### TASK TO COMPLETE
Looking at the data below, report how many lines contain "Services", with no other words.

*** AVAILABLE DATA ***

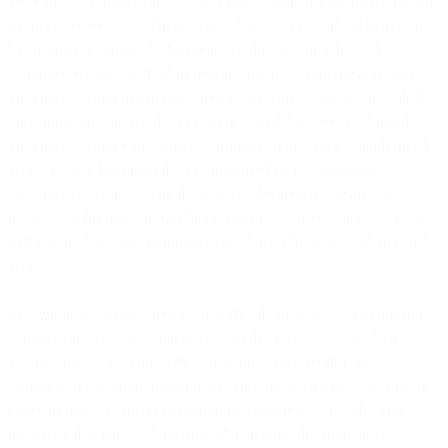
We will apply appropriate security measures in accordance with our
Security Overview and may suspend your account if we believe it
has been compromised. However, we do not police for and cannot
guarantee we will learn of or prevent any inappropriate access to
your account and use of our Services. You are solely responsible for
preventing unauthorized access to or use of the Services through
your account and will notify us promptly of any such unauthorized
access or use. Except to the extent caused by our failure to
implement or comply with the Security Overview, we are not
responsible for unauthorized access to or use of your account or the
Services and you will continue to be charged in respect of any such
access.
You will not use our Services or permit them to be used to transmit
inappropriate content, such as content that (i) is unsolicited; (ii)
violates any legal, regulatory, self-regulatory, governmental,
statutory, or telecommunication network operator’s requirements or
codes of practice; (iii) is pornographic, abusive, racist, obscene,
offensive, threatening, harassing, defamatory, discriminatory,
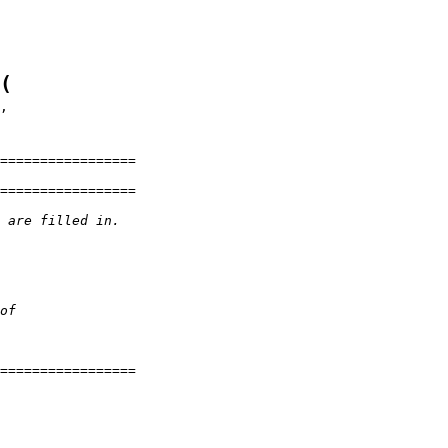
(
=================
=================
 are filled in.
of
=================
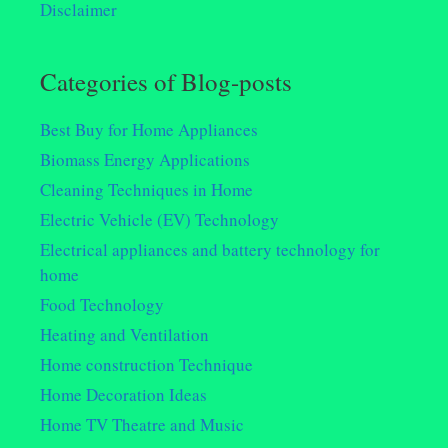
Disclaimer
Categories of Blog-posts
Best Buy for Home Appliances
Biomass Energy Applications
Cleaning Techniques in Home
Electric Vehicle (EV) Technology
Electrical appliances and battery technology for
home
Food Technology
Heating and Ventilation
Home construction Technique
Home Decoration Ideas
Home TV Theatre and Music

***

### OUTPUT FOR THIS TASK
4